Le président américain Donald Trump et la première dame des États-Unis Melania Trump assistent à la soirée d'ouverture de « Chicago » au Kennedy Center à Washington, DC, le 31 mars 2026. (Photo de Ken Cedeno / AFP via Getty Images)
Un journaliste gay a partagé son histoire après avoir été arrêté par des agents de sécurité pour avoir hué le président et son épouse lors de la soirée d'ouverture de Chicago au John F. Kennedy Center for the Performing Arts, mardi 31 mars.
Washington Blade rapporte qu'Eugene Ramirez, qui assistait à la soirée d'ouverture avec un groupe d'amis, a hué le président et a fait un geste du pouce vers le bas lors de l'événement.
« J'ai accompagné cinq amis à la soirée d'ouverture de 'Chicago', afin de profiter d'une représentation finale au Kennedy Center tel que nous le connaissons », a déclaré Ramirez au Washington Blade.
Le Kennedy Center devrait fermer pendant deux ans alors qu'il fait l'objet d'un projet de rénovation de 257 millions de dollars initié par Donald Trump pour refaire l'institution artistique dans le cadre de son plus vaste « programme d'amélioration civique », qui comprend également la démolition de l'aile est de la Maison Blanche pour faire place à une salle de bal de 100 000 pieds carrés.
En décembre 2025, la secrétaire de presse de la Maison Blanche, Karoline Leavitt, a posté sur X pour affirmer que le conseil d'administration du Kennedy Center « avait voté à l'unanimité » pour renommer l'institution Trump-Kennedy Center.
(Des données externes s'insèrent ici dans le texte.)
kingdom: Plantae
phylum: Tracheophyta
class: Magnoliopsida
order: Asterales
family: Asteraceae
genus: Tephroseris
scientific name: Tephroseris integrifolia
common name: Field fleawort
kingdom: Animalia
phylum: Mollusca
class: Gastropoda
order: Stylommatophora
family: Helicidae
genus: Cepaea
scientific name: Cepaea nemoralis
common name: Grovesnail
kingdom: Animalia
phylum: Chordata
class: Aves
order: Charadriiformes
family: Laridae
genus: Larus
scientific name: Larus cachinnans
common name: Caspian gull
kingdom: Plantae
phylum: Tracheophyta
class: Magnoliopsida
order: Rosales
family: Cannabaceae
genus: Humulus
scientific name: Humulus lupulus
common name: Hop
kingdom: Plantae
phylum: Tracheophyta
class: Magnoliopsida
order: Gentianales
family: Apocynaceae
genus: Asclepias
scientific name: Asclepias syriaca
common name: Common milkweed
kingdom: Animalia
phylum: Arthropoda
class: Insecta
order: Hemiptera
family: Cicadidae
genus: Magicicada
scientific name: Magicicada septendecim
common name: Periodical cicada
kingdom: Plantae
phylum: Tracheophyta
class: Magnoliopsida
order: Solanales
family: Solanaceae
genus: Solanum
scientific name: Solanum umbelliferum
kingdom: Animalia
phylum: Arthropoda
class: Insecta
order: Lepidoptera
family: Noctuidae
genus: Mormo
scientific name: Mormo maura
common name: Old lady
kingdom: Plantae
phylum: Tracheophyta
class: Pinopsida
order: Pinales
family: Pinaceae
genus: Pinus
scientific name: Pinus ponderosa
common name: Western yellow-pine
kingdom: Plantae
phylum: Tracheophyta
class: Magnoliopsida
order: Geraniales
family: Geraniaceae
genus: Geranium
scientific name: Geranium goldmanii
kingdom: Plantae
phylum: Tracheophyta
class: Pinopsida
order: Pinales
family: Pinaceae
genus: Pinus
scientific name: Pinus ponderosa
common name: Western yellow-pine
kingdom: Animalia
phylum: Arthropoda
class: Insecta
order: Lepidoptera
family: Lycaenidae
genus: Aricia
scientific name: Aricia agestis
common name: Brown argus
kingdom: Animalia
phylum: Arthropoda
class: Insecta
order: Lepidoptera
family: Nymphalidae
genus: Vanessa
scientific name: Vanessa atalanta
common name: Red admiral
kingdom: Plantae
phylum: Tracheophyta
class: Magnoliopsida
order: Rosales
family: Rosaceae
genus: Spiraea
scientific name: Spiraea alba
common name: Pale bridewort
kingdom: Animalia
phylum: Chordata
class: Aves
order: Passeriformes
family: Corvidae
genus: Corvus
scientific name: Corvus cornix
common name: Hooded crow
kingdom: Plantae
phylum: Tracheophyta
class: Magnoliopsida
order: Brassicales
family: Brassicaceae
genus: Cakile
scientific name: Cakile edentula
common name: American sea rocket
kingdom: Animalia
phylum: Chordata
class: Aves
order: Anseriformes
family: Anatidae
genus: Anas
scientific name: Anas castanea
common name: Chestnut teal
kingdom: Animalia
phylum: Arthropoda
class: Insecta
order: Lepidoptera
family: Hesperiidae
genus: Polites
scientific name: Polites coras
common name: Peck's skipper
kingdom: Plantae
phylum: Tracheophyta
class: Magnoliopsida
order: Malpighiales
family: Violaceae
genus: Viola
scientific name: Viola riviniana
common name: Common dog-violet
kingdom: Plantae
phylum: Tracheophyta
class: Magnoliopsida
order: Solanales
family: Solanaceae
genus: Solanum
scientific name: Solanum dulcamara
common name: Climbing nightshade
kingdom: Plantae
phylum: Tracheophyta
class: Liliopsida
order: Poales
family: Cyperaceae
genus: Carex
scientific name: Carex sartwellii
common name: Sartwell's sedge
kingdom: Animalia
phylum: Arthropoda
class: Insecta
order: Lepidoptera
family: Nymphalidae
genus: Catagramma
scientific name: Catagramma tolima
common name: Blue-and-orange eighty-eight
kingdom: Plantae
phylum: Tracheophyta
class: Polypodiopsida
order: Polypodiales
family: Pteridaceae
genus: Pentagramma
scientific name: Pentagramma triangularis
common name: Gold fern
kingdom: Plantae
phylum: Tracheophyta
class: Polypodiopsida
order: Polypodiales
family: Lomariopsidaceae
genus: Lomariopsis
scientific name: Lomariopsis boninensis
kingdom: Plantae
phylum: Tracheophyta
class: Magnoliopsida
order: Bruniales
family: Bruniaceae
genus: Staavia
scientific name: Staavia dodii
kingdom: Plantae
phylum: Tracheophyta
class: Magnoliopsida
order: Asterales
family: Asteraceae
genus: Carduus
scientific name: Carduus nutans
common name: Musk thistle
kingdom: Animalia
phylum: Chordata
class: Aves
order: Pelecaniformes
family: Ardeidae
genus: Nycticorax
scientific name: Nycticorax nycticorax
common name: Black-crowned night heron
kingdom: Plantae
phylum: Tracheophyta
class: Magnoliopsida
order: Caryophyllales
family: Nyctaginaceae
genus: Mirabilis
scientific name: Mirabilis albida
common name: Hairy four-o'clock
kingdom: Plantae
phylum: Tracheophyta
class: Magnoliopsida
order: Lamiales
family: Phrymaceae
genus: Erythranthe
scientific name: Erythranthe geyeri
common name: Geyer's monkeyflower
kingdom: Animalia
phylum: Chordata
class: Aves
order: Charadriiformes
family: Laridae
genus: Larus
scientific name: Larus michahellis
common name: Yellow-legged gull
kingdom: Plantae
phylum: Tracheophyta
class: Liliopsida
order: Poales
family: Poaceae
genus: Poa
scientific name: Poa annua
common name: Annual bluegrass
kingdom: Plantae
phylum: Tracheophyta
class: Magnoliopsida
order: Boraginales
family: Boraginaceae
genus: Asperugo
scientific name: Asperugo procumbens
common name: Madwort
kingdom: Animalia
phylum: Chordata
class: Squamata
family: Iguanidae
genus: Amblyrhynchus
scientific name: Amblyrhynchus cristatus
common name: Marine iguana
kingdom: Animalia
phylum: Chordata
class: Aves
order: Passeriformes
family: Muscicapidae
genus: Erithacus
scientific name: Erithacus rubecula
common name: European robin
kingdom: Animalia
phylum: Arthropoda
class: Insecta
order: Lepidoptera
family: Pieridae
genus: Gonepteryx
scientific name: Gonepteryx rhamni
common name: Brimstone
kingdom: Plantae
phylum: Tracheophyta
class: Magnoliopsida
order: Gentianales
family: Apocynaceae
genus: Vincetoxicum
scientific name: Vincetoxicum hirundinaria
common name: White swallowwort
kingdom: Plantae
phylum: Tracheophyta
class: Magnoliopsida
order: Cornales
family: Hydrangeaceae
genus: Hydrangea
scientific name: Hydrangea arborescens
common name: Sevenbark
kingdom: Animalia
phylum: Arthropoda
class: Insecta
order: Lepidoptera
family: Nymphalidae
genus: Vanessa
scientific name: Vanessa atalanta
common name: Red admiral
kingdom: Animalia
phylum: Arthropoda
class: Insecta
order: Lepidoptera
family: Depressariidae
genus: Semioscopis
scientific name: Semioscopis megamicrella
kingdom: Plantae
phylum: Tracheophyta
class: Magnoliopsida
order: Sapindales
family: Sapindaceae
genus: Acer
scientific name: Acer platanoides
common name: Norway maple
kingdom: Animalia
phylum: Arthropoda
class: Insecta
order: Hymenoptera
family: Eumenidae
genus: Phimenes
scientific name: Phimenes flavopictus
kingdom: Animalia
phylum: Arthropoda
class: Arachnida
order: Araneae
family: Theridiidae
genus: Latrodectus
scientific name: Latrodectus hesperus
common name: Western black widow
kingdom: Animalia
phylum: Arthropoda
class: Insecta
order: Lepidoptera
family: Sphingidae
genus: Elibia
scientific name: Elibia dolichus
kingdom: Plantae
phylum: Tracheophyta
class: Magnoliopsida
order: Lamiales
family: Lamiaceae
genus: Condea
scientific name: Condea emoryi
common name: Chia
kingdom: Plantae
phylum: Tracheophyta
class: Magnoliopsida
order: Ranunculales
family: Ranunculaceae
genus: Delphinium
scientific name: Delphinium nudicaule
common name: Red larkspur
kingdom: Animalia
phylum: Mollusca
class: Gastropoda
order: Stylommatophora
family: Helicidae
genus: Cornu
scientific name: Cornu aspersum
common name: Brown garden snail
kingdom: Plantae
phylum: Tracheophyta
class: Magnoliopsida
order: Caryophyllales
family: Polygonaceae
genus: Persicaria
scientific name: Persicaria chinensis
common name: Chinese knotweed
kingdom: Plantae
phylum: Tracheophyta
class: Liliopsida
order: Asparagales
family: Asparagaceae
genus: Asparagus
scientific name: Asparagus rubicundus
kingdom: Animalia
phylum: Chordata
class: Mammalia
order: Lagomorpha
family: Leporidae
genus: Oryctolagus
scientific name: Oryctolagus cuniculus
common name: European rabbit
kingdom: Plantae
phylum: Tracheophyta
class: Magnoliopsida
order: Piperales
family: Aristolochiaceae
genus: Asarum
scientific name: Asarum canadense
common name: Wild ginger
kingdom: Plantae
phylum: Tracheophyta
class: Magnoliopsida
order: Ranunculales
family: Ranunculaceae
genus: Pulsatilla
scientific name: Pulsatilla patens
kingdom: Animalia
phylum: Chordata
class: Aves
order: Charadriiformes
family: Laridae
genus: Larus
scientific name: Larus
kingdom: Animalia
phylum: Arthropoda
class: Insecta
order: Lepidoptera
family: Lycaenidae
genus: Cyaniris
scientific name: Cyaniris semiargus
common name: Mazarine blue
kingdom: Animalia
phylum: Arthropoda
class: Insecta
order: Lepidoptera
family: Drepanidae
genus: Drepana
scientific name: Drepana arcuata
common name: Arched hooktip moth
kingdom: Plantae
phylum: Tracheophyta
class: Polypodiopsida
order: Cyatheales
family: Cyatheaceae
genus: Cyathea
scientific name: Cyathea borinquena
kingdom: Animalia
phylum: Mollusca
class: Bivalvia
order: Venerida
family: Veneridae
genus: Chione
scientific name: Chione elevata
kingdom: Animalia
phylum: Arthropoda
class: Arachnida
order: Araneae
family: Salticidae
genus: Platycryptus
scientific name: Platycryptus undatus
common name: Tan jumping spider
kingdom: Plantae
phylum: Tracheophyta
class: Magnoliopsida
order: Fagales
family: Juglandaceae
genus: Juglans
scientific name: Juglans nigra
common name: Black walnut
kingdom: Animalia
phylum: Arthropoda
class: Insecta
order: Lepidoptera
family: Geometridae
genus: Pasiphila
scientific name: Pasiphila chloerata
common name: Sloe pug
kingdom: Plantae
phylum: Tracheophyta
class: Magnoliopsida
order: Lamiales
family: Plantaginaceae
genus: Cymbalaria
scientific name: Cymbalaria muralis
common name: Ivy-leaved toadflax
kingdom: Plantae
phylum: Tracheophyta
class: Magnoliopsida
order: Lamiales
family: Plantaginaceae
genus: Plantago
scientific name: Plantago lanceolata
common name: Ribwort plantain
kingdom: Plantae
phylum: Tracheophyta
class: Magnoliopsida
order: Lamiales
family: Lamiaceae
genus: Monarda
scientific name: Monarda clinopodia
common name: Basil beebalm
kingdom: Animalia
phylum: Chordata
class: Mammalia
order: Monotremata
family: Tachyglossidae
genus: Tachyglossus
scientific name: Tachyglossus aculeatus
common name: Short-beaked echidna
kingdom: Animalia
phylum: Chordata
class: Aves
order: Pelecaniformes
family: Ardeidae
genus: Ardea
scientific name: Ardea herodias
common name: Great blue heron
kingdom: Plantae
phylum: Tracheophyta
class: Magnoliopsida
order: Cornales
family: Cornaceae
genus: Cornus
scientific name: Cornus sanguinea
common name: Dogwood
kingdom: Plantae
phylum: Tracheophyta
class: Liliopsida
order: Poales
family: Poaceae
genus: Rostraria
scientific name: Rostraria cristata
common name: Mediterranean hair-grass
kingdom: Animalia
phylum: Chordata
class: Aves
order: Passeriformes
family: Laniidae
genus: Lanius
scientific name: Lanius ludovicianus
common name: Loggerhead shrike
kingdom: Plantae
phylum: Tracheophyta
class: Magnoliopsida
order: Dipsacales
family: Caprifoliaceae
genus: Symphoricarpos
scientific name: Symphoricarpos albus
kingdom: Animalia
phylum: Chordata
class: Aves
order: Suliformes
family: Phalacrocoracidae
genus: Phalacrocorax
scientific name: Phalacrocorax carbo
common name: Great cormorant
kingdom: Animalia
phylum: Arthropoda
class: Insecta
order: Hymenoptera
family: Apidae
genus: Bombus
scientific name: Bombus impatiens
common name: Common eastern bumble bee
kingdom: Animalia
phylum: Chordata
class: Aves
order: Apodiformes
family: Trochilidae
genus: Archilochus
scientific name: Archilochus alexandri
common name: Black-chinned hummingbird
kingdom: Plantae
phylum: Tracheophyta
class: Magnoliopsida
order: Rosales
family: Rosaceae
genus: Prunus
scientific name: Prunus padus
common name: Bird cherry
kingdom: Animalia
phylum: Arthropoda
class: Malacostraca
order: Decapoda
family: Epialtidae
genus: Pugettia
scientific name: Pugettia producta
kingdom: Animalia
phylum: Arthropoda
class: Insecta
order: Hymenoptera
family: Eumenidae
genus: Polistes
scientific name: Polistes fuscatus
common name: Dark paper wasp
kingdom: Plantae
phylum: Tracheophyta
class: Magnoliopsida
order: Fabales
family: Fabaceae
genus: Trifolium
Juste avant le début de la représentation, le président et la première dame sont apparus dans la loge du balcon. Certains spectateurs ont applaudi, tandis que Ramirez huait et faisait le geste du pouce vers le bas.
« En quelques instants, le directeur (de la sécurité) et un autre garde se sont approchés et m'ont escorté jusqu'à une zone latérale où attendaient plusieurs autres gardes de sécurité », a-t-il expliqué. « J’ai été détenu jusqu’à ce que tout le monde soit assis et que les lumières soient tamisées. »
« Le journalisme est une vocation, pas seulement un métier », a-t-il ajouté. « J'ai immédiatement su qu'il n'y avait pas seulement une interaction inconfortable avec la sécurité. Le Kennedy Center est une institution culturelle financée par le gouvernement fédéral, et être interrogé sur le discours lié au président dans ce cadre semblait être quelque chose que le public devrait connaître. »
Il a également affirmé que sa détention était une tentative de « gérer l'image du président dans les médias » et a déclaré qu'il s'agissait d'une violation de sa liberté d'expression.
« Être pointé du doigt par la sécurité d'une institution financée par le gouvernement fédéral pour avoir exprimé son désaccord ne devrait pas être ignoré ; cela porte atteinte au Premier Amendement », a-t-il déclaré au Washington Blade. « Étant d'origine cubaine et journaliste, c'est un droit auquel je ne suis pas prêt à renoncer facilement. »
The Blade a contacté le Kennedy Center mais n'a reçu aucun commentaire en retour.